Таким образом, христианская религия отличается наличием особой организации – Церкви, союза верующих (Corpus Christianorum [14, с. 137]), главная цель которых – духовное спасение. С момента возникновения Церковь занималась вопросами вероучения, богопочитания, внутренней церковной дисциплины, нравственности. При этом государство от решения этих вопросов отторгалось. Возникла ситуация, не характерная для дохристианских государств – в общественной жизни появилась сфера, неподвластная государству. Однако правители по-прежнему считали своей обязанностью заниматься данными вопросами, не желая делиться полномочиями с кем-либо. Столкновение интересов в области контроля над духовной жизнью общества должно было привести к поискам выхода из назревающего конфликта. Кроме того, Церковь, как союз верующих, должна была вступить в какие-либо отношения с другими союзами людей, в том числе и с государством. Так и возникает проблема сосуществования этих двух институтов – Церкви и государства.
Если первоначально Церковь за основу своего отношения к государству взяла учение Христа и его учеников, а государство, осознав тщетность репрессивной политики по отношению к христианам, попыталось пойти по пути некоего сотрудничества (на условиях, диктуемых им), то впоследствии появились теории, которые так или иначе повлияли на характер церковно-государственных отношений в различных странах в разное время.

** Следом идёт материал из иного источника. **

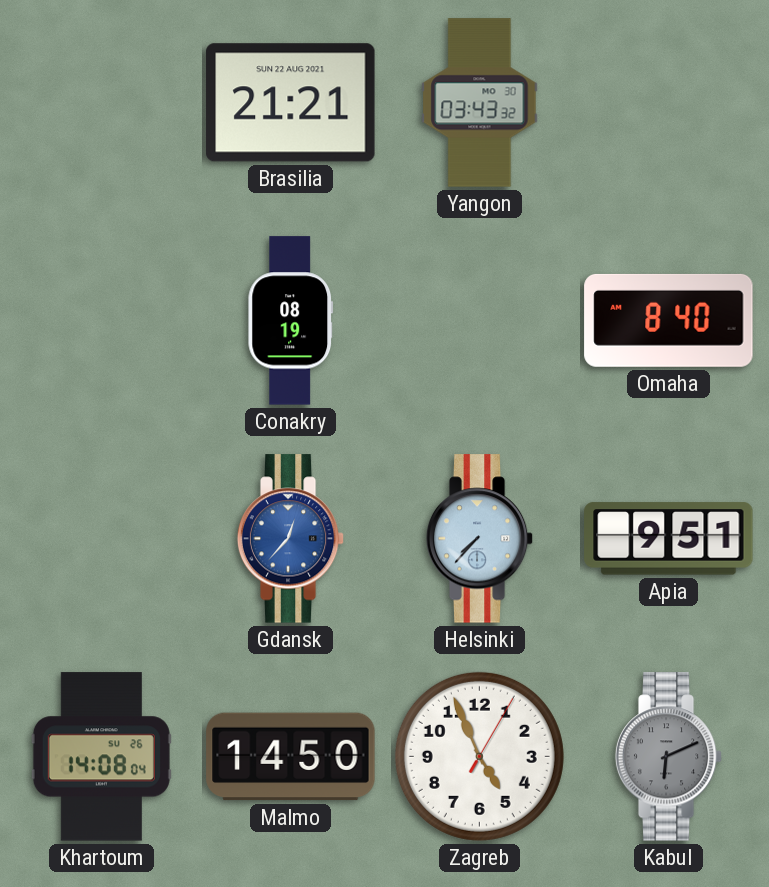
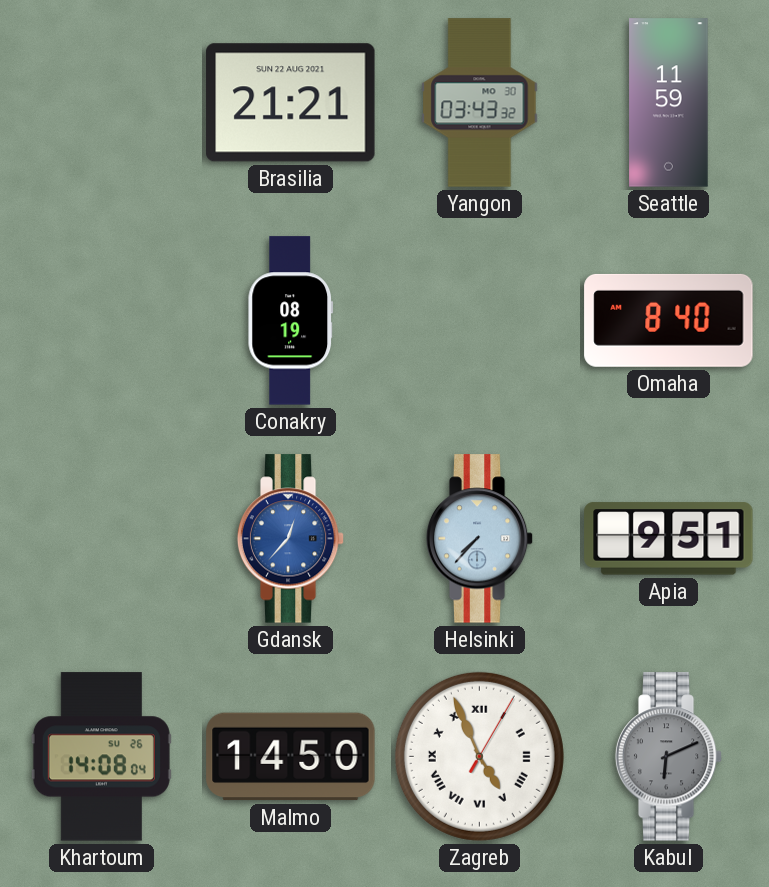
Seattle: none -> 11:59
Zagreb numerals: Arabic -> Roman
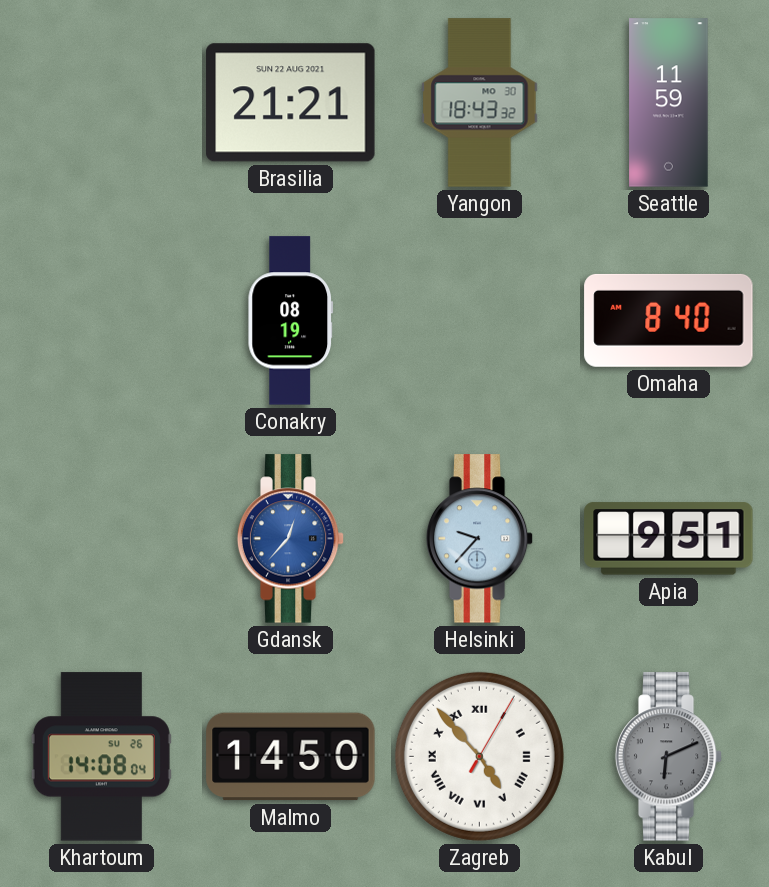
Yangon: 03:43 -> 18:43
Helsinki: 7:37 -> 9:37
Zagreb: 4:56 -> 4:53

Одна из первых и наиболее значимых теорий, выстраивающих систему отношений между Церковью и государством, была изложена в сочинении Аврелия Августина (354–430) «О граде (государстве) Божьем» («De civitate Dei libri XXII»). Это своего рода философия истории, содержанием которой является борьба государства земного (civitas terrene) и государства Божьего (civitas Dei). Земное государство, по словам Августина, имеет своей целью только земные блага[1, с.710]. «И так как нет такого блага, которое не создавало бы затруднений тем, кто привязан к нему, то и этот град очень часто разделяется сам в себе, вступая в споры, войны и сражения и добиваясь побед, несущих пред собою смерть или, по крайней мере, смертных» [1, с.710]. История земного государства начинается с убийства Каином Авеля. И это не единственное братоубийство при основании государств: Римское государство связано с убийством Ромулом Рема [1, с.711]. Т.е. само возникновение земного государства говорит об его аморальности и неправедности. Вся история civitas terrene так или иначе связана с преступлениями, при этом сам человек в силу предопределения не в силах избавиться от греха. Совершенное общество, civitas Dei, наступит только после Страшного суда во времена второго пришествия. До этого времени олицетворением божественного града является Церковь[1, с.400].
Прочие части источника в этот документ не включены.